During the post-Thanksgiving COVID surge in southern California, the intensive care units (ICUs) in community hospitals have been especially hard hit by an influx of critically ill COVID patients. On January 8, Christopher Ortiz, MD, PhD, became the first of our critical care specialists to help lighten the load on Martin Luther King Jr. Community Hospital (MLKCH) by covering shifts in its overstressed ICU.
“I think we’ve all seen and read about what’s going on in the community, at Antelope Valley and MLK,” said Maxime Cannesson, MD, PhD, our department chair. “They’ve been hit disproportionately compared to us. We understood they have a problem.”
“We realized actually that we had workforce available from the ICU to help,” Dr. Cannesson said. Though the UCLA ICUs are extremely busy, our intensivists have routinely spent days working in the regular operating rooms too, he explained. Thus, our department has the capacity to staff the OR with other faculty and staff anesthesiologists, allowing the intensivists to attend at these community hospitals, especially when the surgical volume was down due to COVID.
Our department has a long-standing relationship with MLKCH, delivering anesthesia services in the operating rooms and obstetric services. Our faculty member Hamid Nourmand, MD, serves as chief of the anesthesiology program and Medical Director of Perioperative Services at MLKCH, and a number of other faculty members and nurse anesthetists rotate on clinical duty. But until January, the MLKCH ICU had been staffed exclusively with pulmonary/critical care intensivists, who were struggling to meet the clinical demand.
In December, Dr. Cannesson contacted the Chief Medical Officer, John Fisher, MD, MBA, to offer the additional help with ICU coverage.
“He said yes, if you can, that would be great!” Dr. Cannesson recalled. Within two weeks, they worked out the details. Since Dr. Ortiz already had privileges at the hospital, there were no roadblocks to keep him from starting work right away.

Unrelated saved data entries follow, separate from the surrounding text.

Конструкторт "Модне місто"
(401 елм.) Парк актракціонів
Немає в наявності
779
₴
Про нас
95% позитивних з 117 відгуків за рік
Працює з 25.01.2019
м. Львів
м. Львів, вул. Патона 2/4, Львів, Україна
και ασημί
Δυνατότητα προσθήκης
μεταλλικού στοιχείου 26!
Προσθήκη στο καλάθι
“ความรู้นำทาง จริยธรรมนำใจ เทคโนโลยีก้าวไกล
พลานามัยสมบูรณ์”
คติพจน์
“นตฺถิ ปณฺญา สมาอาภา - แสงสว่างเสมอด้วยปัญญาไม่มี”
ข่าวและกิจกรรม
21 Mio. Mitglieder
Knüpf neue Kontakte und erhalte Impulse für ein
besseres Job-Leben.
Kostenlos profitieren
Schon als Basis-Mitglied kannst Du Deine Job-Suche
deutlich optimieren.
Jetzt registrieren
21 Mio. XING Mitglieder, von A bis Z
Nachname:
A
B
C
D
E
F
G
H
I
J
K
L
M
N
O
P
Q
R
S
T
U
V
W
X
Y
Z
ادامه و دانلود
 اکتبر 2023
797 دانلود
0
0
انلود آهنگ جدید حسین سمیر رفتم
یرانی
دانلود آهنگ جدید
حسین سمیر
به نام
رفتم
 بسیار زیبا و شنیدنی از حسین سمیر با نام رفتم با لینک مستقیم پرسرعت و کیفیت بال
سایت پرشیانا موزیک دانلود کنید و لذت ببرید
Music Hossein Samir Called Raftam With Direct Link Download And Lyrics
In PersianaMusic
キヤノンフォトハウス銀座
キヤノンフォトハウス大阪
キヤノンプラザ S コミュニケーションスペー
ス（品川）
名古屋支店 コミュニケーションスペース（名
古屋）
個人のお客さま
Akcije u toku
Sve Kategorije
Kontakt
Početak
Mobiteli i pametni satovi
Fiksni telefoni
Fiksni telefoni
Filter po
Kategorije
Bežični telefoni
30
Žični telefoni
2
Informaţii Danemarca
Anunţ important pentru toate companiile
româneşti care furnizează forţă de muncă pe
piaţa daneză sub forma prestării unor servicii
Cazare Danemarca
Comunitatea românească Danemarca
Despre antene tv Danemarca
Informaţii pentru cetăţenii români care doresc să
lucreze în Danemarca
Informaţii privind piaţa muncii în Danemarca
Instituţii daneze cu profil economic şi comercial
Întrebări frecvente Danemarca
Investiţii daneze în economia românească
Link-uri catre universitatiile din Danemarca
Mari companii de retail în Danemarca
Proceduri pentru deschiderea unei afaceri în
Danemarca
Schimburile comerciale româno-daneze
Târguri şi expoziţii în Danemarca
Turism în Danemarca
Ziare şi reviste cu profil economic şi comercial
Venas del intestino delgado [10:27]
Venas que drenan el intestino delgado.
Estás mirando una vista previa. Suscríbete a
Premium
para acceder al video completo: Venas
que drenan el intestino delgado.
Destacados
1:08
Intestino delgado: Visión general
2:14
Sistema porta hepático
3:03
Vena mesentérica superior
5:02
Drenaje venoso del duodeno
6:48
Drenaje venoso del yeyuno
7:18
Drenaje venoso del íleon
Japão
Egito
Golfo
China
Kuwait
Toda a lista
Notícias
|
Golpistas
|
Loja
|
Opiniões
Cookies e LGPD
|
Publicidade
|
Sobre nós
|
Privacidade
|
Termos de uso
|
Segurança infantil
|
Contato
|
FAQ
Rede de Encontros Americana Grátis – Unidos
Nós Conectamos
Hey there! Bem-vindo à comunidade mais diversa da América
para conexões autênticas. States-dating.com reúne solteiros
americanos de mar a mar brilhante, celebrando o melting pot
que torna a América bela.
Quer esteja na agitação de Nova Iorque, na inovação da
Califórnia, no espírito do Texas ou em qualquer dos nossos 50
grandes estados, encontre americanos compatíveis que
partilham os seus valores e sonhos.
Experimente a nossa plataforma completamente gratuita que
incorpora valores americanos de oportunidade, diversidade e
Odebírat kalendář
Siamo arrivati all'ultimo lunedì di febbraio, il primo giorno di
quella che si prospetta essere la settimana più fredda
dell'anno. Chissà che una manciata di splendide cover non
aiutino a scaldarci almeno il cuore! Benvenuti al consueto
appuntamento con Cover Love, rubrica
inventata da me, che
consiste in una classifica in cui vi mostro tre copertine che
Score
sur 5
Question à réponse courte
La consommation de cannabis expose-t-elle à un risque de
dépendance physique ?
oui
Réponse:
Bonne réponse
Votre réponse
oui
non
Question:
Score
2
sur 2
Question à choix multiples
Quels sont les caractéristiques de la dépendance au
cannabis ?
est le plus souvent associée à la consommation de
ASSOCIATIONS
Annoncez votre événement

MLKCH 100% above capacity with COVID patients
Dr. Fisher gave Grand Rounds to our department on January 20, and explained that in recent weeks the hospital census at MLKCH has exceeded 200 patients though the hospital has only 130 licensed beds. There have been more than 35 patients doubled up in an ICU built to accommodate 20.
“The nurses, physicians, and respiratory therapists have been overwhelmed,” Dr. Fisher said, making the additional support from our department welcome indeed. The majority of MLKCH admissions have been COVID patients, both in the ICU and regular wards.
“The caseload increased to the point where two attendings are required during daytime hours to staff the ICU,” Dr. Ortiz said. “We serve as that second daytime attending to allow their staff a few days off from what have been near-daily ICU shifts.” Since the census has outgrown the physical ICU space on the first floor of the hospital, all ICU-level patients have been moved to a “makeshift” ICU on the fifth floor. Before that move, overflow ICU patients were housed in the PACU and emergency department.
High-risk population in local community
“It certainly has been challenging! Learning a new EMR, getting acquainted with new personnel and equipment – all of course took a few days to get used to,” Dr. Ortiz said. “The acuity is very high. On my first day I had 15 patients, all of whom had COVID and were intubated, and several of whom were on hemodialysis.”
The ICU patient population is predominately Latinx, Dr. Ortiz noted, “a reflection of the local area population, but also a stark reminder of the unique susceptibility of this community to COVID infection. Many of the older patients suffer from the sequelae of chronic conditions including diabetes, kidney disease, and obesity.”
Antelope Valley Hospital, a public hospital and Level II trauma center with 420 beds, located 63 miles north in Lancaster, has also seen its ICU and emergency department overrun with COVID patients since December. Though our department had no prior working relationship with Antelope Valley, our offer of help was eagerly accepted there too.
Joseph Meltzer, MD, the medical director of the UCLA Cardiothoracic ICU, has been the second intensivist to work at MLKCH and the first to cover the ICU at Antelope Valley. He described the unit as extremely busy, with a very high-acuity patient load.
In addition to Drs. Ortiz and Meltzer, other UCLA intensivists will be helping with the clinical care at MLKCH and Antelope Valley, including Vadim Gudzenko, MD, the director of our Critical Care Fellowship Program, David Boldt, MD, Laleh Jalilian, MD, and Michael Lin, MD. Other intensivists among our faculty have volunteered to pick up additional ICU shifts at UCLA to cover those going to outside ICUs as needed. Three physicians in our Critical Care Division are intensivists with emergency medicine training who also contribute to ICU coverage at Antelope Valley: Sara Crager, MD, Allison Ferreira, MD, and George Lim, MD.
“It gives me great pride to be able to help our community where it needs it the most,” Dr. Cannesson said. “I think it’s the right thing to do. It makes what we do extremely meaningful.”